ST. LOUIS – Sometimes, it takes a new voice. Sometimes, a new voice becomes only a second one crying in the wilderness.
The Rangers gave up three power-play goals in seven Ottawa opportunities in Wednesday night’s 5-3 Garden loss, including six penalties in a row that had their tongues dragging, and had Glen Sather’s flapping yesterday morning that the penalties that brought down Bryan Trottier are killing any chance for a late run at a playoff spot.
Not that there was anything new about this, Sather having brought up discipline before, during, and after the Ottawa defeat. But yesterday was a new day, as they dwindle down to a precious few for a team desperate both for a spark in goal last night from Dan Blackburn, and for some night-in, night-out resolve to do the right thing.
“I hope Danny can have a great night to get us going,” said Sather, nodding when asked if one good turn by the sophomore goalie, virtually ignored by Trottier after the acquisition of Mike Dunham, could lead to another tomorrow afternoon in Philadelphia. Dunham was resting a slight groin pull last night, even if Sather said Blackburn had been penciled for the start regardless.

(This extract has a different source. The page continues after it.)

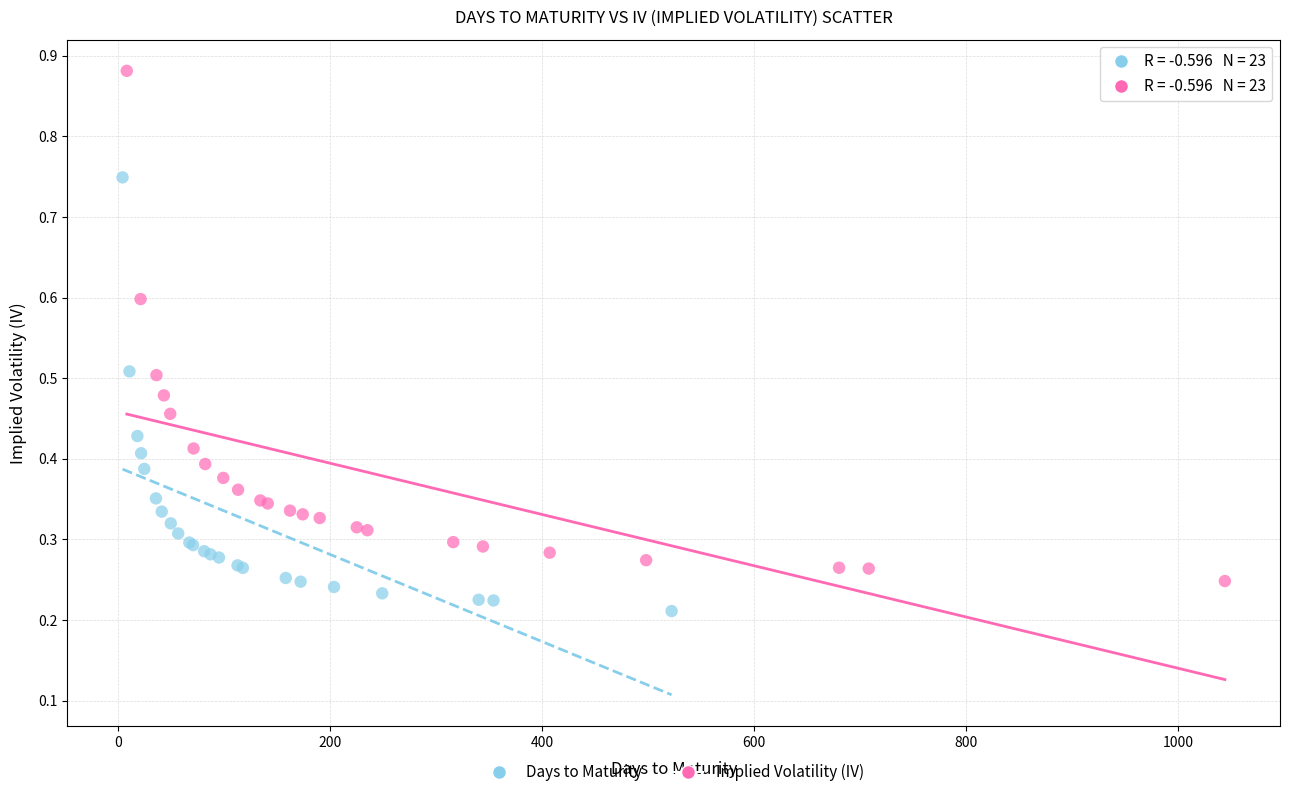

What are all the series names shown in the legend?

Days to Maturity, Implied Volatility (IV)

Dunham thinks the pull, on the opposite side from the one that forced him from three games in Nashville, won’t keep him from playing against the Flyers. Sather thinks if the players in front of any Ranger goaltender remain brainless, a playoff spot probably already lost during this five-game winless streak will become utterly hopeless.

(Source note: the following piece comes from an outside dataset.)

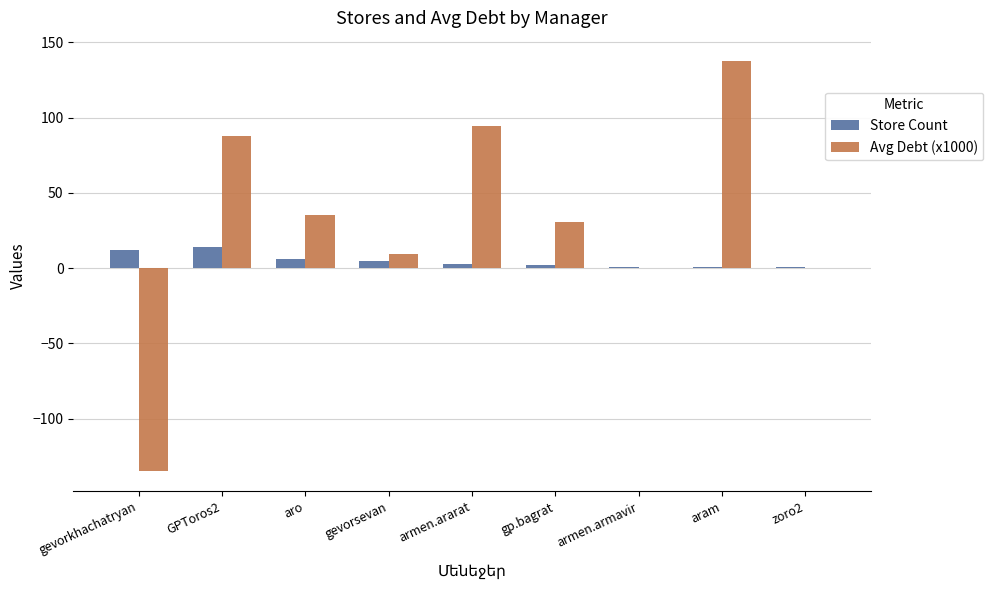

True or false: Store Count has a value of 1.0 at aram.

True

“The foremost thing about discipline is that it has to be second nature,” said Sather. “It has to be automatic, it has to be subconscious.
“You have to go on the ice knowing you are going to do the right thing. You have to have it in the back of your mind [that you] will do whatever to not retaliate. It’s a constant every-day thing, preaching and reinforcing.
“Bobby [Holik] knows he can’t grab a guy’s stick, he has to absolutely know if the does that he’ll get a penalty.
Perhaps if Holik knows he’ll miss his next few shifts if he commits that penalty, he won’t bother. And maybe if Sather had some options, a benching or two might catch players’ attention.
“That’s where it gets tough,” said the coach. “We don’t have enough healthy people here to do that. It’s fine if it’s four or five games into the season and you have healthy guys out of the lineup. We don’t have the luxury right now. Talking about it is not always the most effective way, but right now it has to be.
“I’m not preaching anything that Bryan wasn’t.”
Sather is not going to fire this coach, unlike he did last one. So what else can he try? Last night, Rico Fata was going to get more penalty killing shifts and Jamie Lundmark was going to get a shorthanded tryout, too, in lieu perhaps of Holik and Eric Lindros, who are getting scored on often in 5-on-4 situations.
“The best change we can make is not going to the penalty box,” Sather said. “I’m not against playing Mark [Messier] 20 minutes, but we’re killing him on the penalties.”
Both Pavel Bure (knee) and Brian Leetch (ankle) had hard workouts yesterday morning including starts and stops and reported progress. But the winger still can’t make right turns to his satisfaction, and the defenseman can’t stop.
Bure, probably closer than Leetch, wouldn’t rule out returning in Philadelphia, pending how he did in practice this morning here. But with reinforcements not on the way last night, most of what Sather could do was just try to reinforce common sense.